As duas cotações reagem ao anúncio feito hoje pelas companhias de que a Cosan comprará 38,980 milhões de ações da ALL, das quais 34 milhões vinculadas ao acordo de acionistas, por R$ 896,542 milhões. Por esses valores, a Cosan está pagando R$ 23,00 por ação da ALL, mais do que o dobro da cotação de sexta-feira da empresa de logística na bolsa, que era de R$ 11,03.
Há pouco, ALL ON subia 3,54%, para R$ 11,42; e Cosan ON recuava 5,26%, para R$ 29,37.

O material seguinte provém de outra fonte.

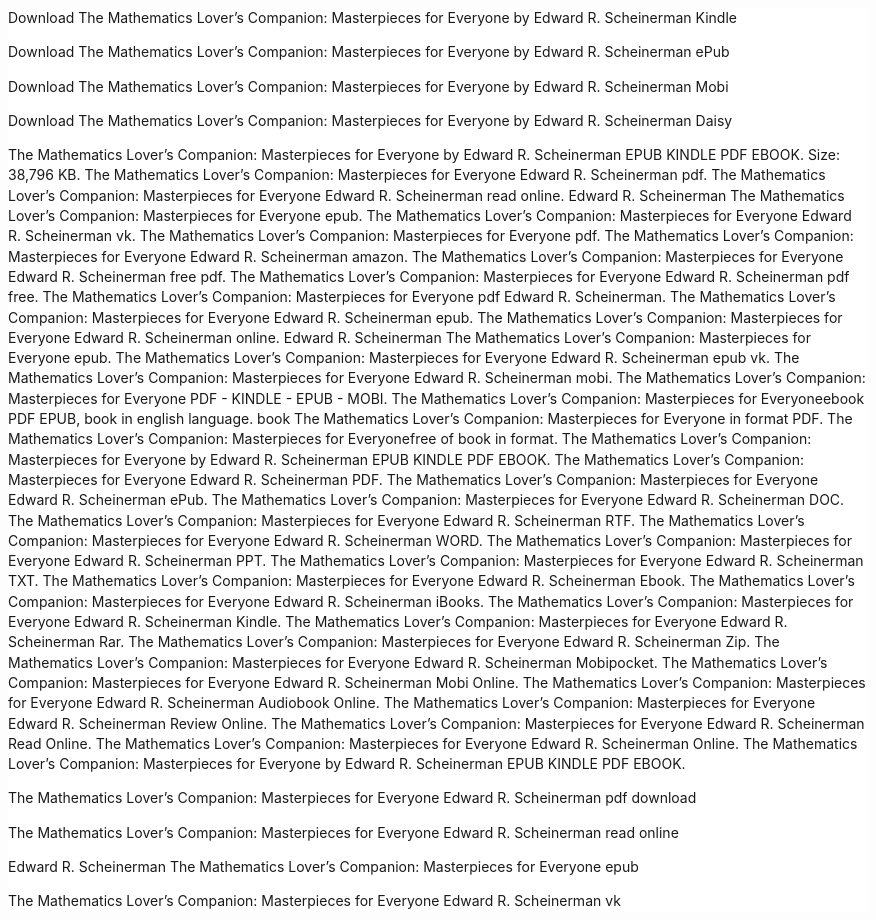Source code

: Download The Mathematics Lover’s Companion: Masterpieces for Everyone by Edward R. Scheinerman Kindle

Download The Mathematics Lover’s Companion: Masterpieces for Everyone by Edward R. Scheinerman ePub

Download The Mathematics Lover’s Companion: Masterpieces for Everyone by Edward R. Scheinerman Mobi

Download The Mathematics Lover’s Companion: Masterpieces for Everyone by Edward R. Scheinerman Daisy

The Mathematics Lover’s Companion: Masterpieces for Everyone by Edward R. Scheinerman EPUB KINDLE PDF EBOOK. Size: 38,796 KB. The Mathematics Lover’s Companion: Masterpieces for Everyone Edward R. Scheinerman pdf. The Mathematics Lover’s Companion: Masterpieces for Everyone Edward R. Scheinerman read online. Edward R. Scheinerman The Mathematics Lover’s Companion: Masterpieces for Everyone epub. The Mathematics Lover’s Companion: Masterpieces for Everyone Edward R. Scheinerman vk. The Mathematics Lover’s Companion: Masterpieces for Everyone pdf. The Mathematics Lover’s Companion: Masterpieces for Everyone Edward R. Scheinerman amazon. The Mathematics Lover’s Companion: Masterpieces for Everyone Edward R. Scheinerman free pdf. The Mathematics Lover’s Companion: Masterpieces for Everyone Edward R. Scheinerman pdf free. The Mathematics Lover’s Companion: Masterpieces for Everyone pdf Edward R. Scheinerman. The Mathematics Lover’s Companion: Masterpieces for Everyone Edward R. Scheinerman epub. The Mathematics Lover’s Companion: Masterpieces for Everyone Edward R. Scheinerman online. Edward R. Scheinerman The Mathematics Lover’s Companion: Masterpieces for Everyone epub. The Mathematics Lover’s Companion: Masterpieces for Everyone Edward R. Scheinerman epub vk. The Mathematics Lover’s Companion: Masterpieces for Everyone Edward R. Scheinerman mobi. The Mathematics Lover’s Companion: Masterpieces for Everyone PDF - KINDLE - EPUB - MOBI. The Mathematics Lover’s Companion: Masterpieces for Everyoneebook PDF EPUB, book in english language. book The Mathematics Lover’s Companion: Masterpieces for Everyone in format PDF. The Mathematics Lover’s Companion: Masterpieces for Everyonefree of book in format. The Mathematics Lover’s Companion: Masterpieces for Everyone by Edward R. Scheinerman EPUB KINDLE PDF EBOOK. The Mathematics Lover’s Companion: Masterpieces for Everyone Edward R. Scheinerman PDF. The Mathematics Lover’s Companion: Masterpieces for Everyone Edward R. Scheinerman ePub. The Mathematics Lover’s Companion: Masterpieces for Everyone Edward R. Scheinerman DOC. The Mathematics Lover’s Companion: Masterpieces for Everyone Edward R. Scheinerman RTF. The Mathematics Lover’s Companion: Masterpieces for Everyone Edward R. Scheinerman WORD. The Mathematics Lover’s Companion: Masterpieces for Everyone Edward R. Scheinerman PPT. The Mathematics Lover’s Companion: Masterpieces for Everyone Edward R. Scheinerman TXT. The Mathematics Lover’s Companion: Masterpieces for Everyone Edward R. Scheinerman Ebook. The Mathematics Lover’s Companion: Masterpieces for Everyone Edward R. Scheinerman iBooks. The Mathematics Lover’s Companion: Masterpieces for Everyone Edward R. Scheinerman Kindle. The Mathematics Lover’s Companion: Masterpieces for Everyone Edward R. Scheinerman Rar. The Mathematics Lover’s Companion: Masterpieces for Everyone Edward R. Scheinerman Zip. The Mathematics Lover’s Companion: Masterpieces for Everyone Edward R. Scheinerman Mobipocket. The Mathematics Lover’s Companion: Masterpieces for Everyone Edward R. Scheinerman Mobi Online. The Mathematics Lover’s Companion: Masterpieces for Everyone Edward R. Scheinerman Audiobook Online. The Mathematics Lover’s Companion: Masterpieces for Everyone Edward R. Scheinerman Review Online. The Mathematics Lover’s Companion: Masterpieces for Everyone Edward R. Scheinerman Read Online. The Mathematics Lover’s Companion: Masterpieces for Everyone Edward R. Scheinerman Online. The Mathematics Lover’s Companion: Masterpieces for Everyone by Edward R. Scheinerman EPUB KINDLE PDF EBOOK.

The Mathematics Lover’s Companion: Masterpieces for Everyone Edward R. Scheinerman pdf download

The Mathematics Lover’s Companion: Masterpieces for Everyone Edward R. Scheinerman read online

Edward R. Scheinerman The Mathematics Lover’s Companion: Masterpieces for Everyone epub

The Mathematics Lover’s Companion: Masterpieces for Everyone Edward R. Scheinerman vk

A justificativa para o preço pago, acima do mercado, se deve ao fato de os papéis estarem vinculados ao bloco de controle da ALL. Ano passado, por exemplo, a ítalo-argentina Ternium , do grupo Techint, pagou prêmio de 83% para entrar no bloco de controle da Usiminas.
A Cosan quer se desvincular cada vez mais de ser uma empresa voltada para commodities agrícolas para focar seus negócios em infraestrutura. A empresa já tinha parceria fechada com a ALL, por meio da Rumo, empresa de logística criada em 2008 pelo grupo.
Com a compra da participação na ALL, a Cosan pretende investir no longo prazo em logística, sobretudo nos modais ferroviário e rodoviário. "É um sinal de que a empresa está se transformando", afirmou Marcos Lutz, presidente do grupo.
Em 2010, a empresa firmou joint venture com a Shell, para a criação da Raízen, tornando-se a maior distribuidora de combustíveis do país.
No mercado, alguns analistas também comentam que existe uma avaliação de que o dinheiro que Cosan gera não tem retornado ao acionista, uma vez que o controlador utiliza os recursos em aquisições.